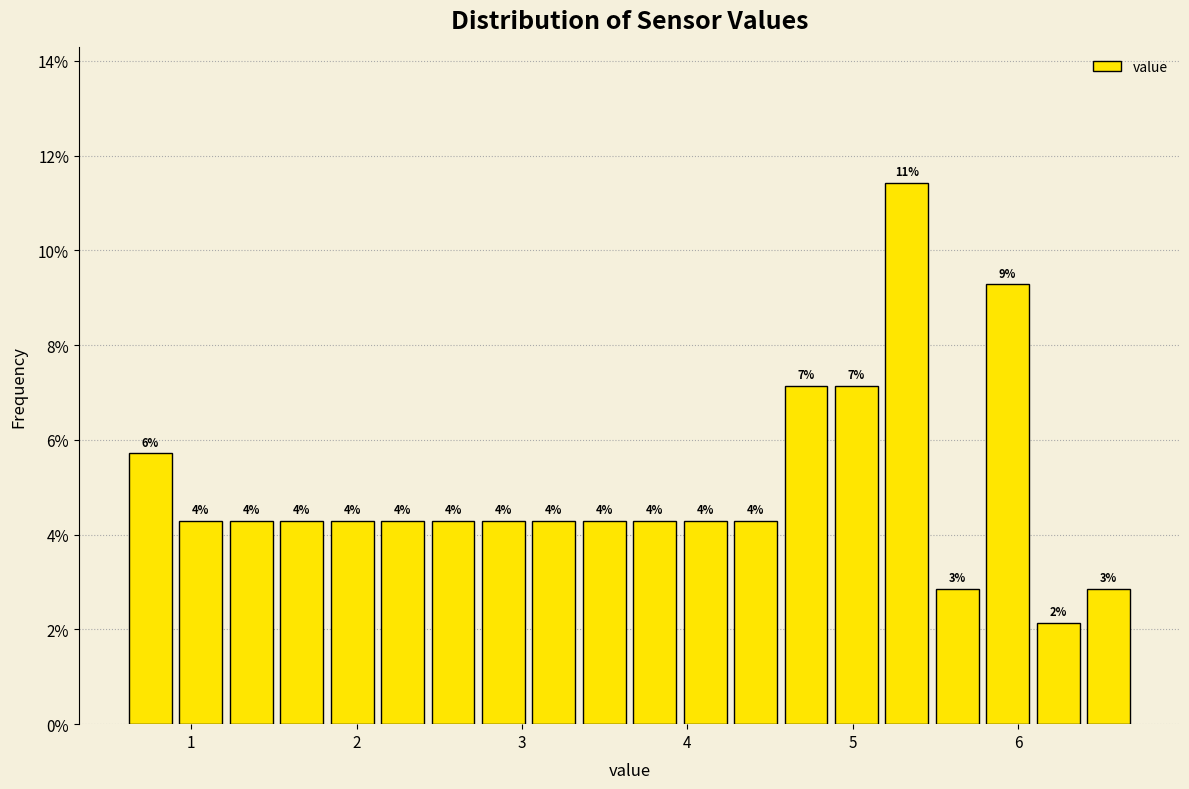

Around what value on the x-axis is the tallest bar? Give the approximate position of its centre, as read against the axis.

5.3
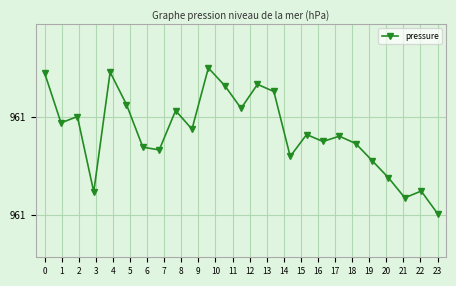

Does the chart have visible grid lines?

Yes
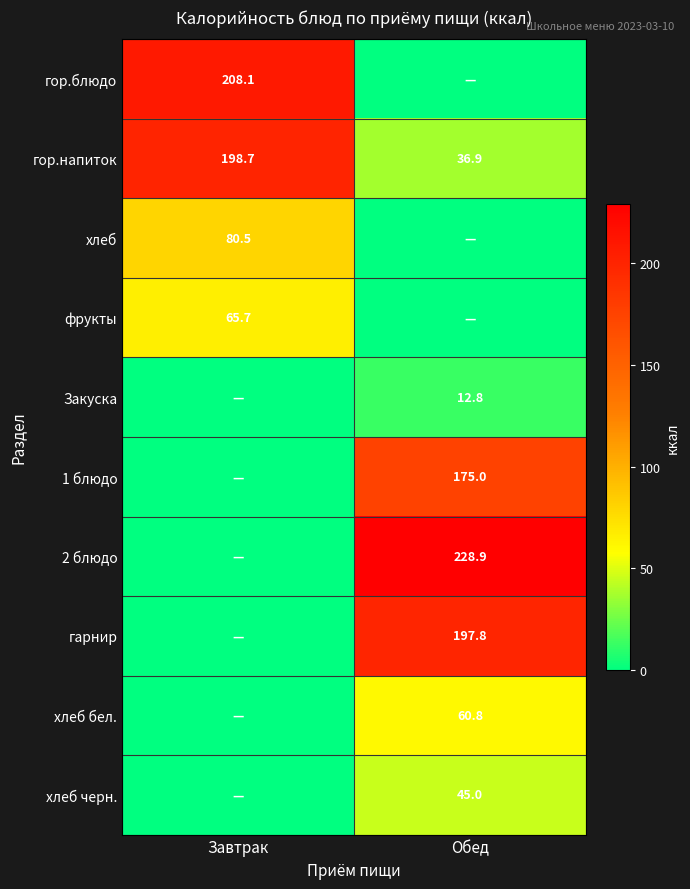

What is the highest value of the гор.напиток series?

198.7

...

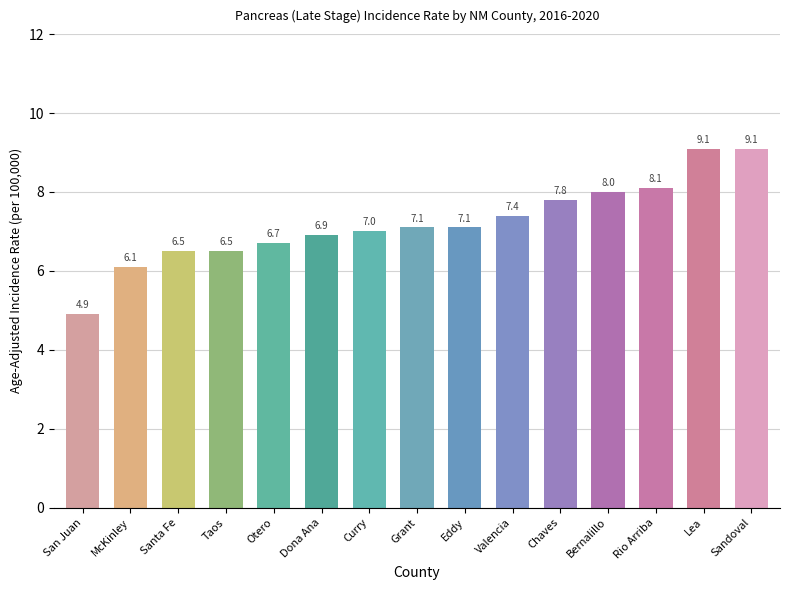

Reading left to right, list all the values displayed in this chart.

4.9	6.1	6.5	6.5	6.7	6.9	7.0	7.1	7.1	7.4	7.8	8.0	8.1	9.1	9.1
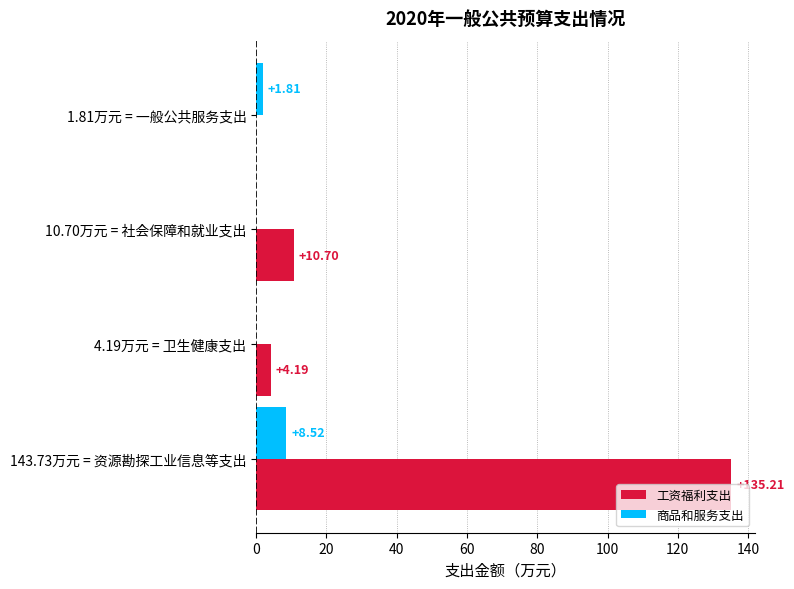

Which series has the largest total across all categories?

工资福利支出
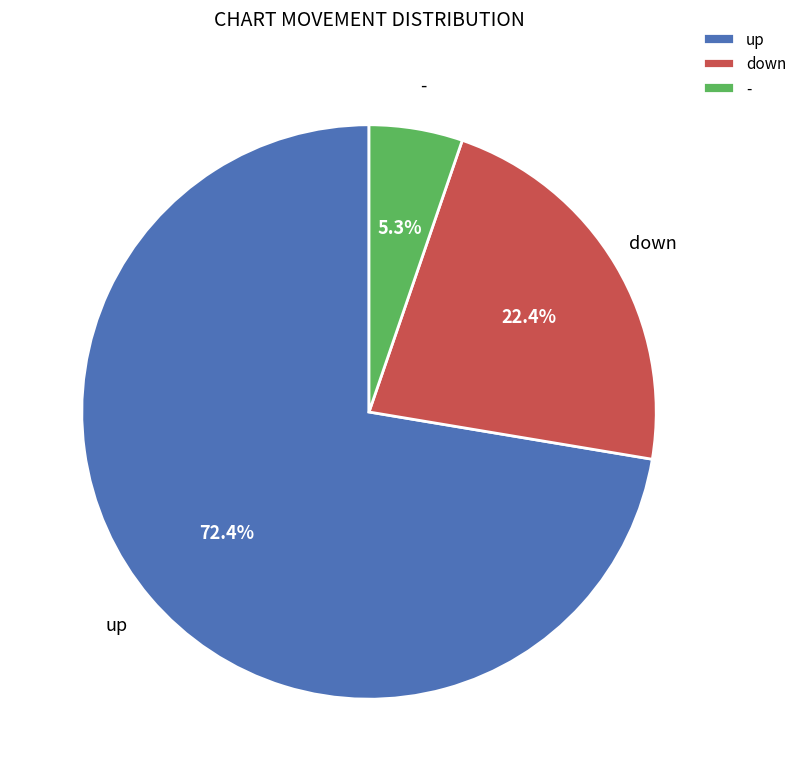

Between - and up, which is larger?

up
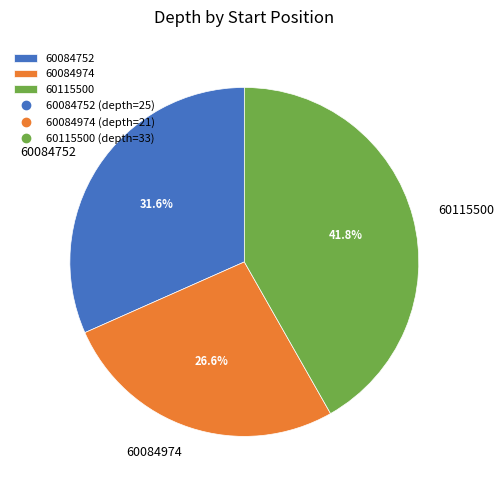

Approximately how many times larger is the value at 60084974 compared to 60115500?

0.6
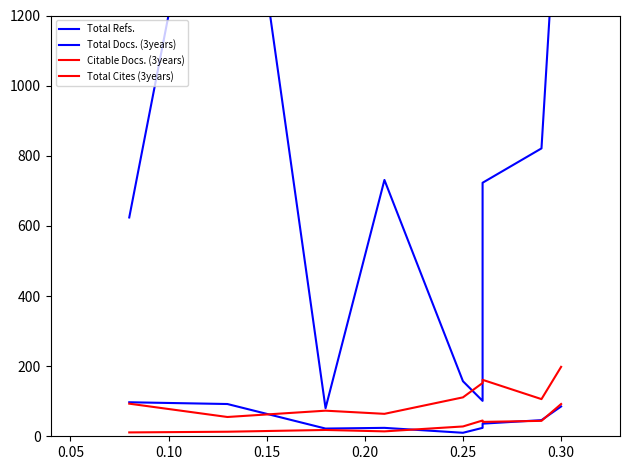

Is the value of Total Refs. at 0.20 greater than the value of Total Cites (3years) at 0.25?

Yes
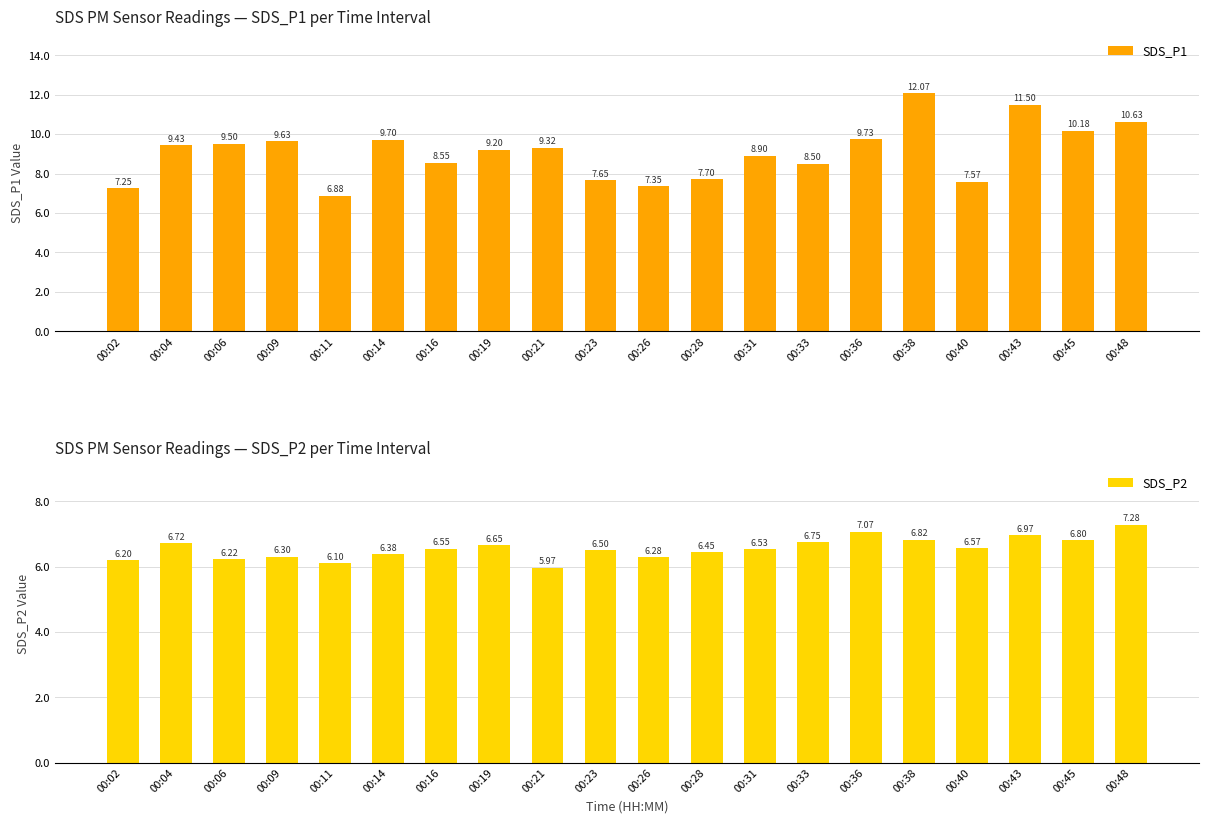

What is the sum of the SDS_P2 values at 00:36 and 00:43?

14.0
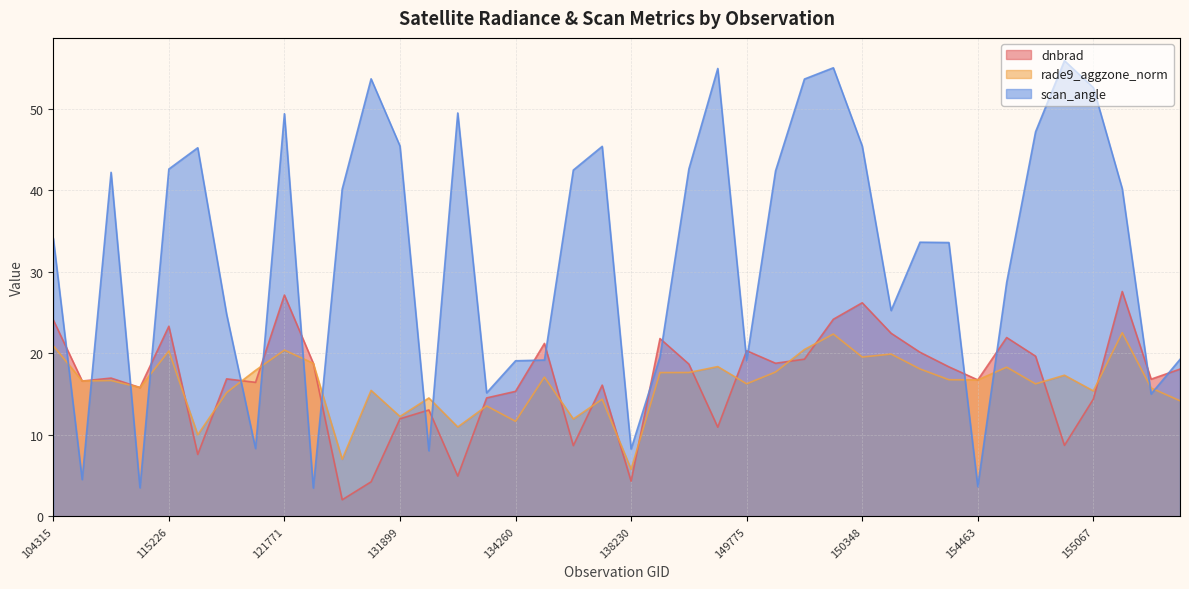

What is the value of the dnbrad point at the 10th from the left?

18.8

* Required action
Arrange the lines from the one containing "Around what value" through the one containing "What is the highest" as a numbered list, including both of those lines. Leave out blank lines and pictures.

* Solution for this exercise
1. Around what value on the x-axis is the tallest bar? Give the approximate position of its centre, as read against the axis.
2. 5.3
3. Does the chart have visible grid lines?
4. Yes
5. What is the highest value of the гор.напиток series?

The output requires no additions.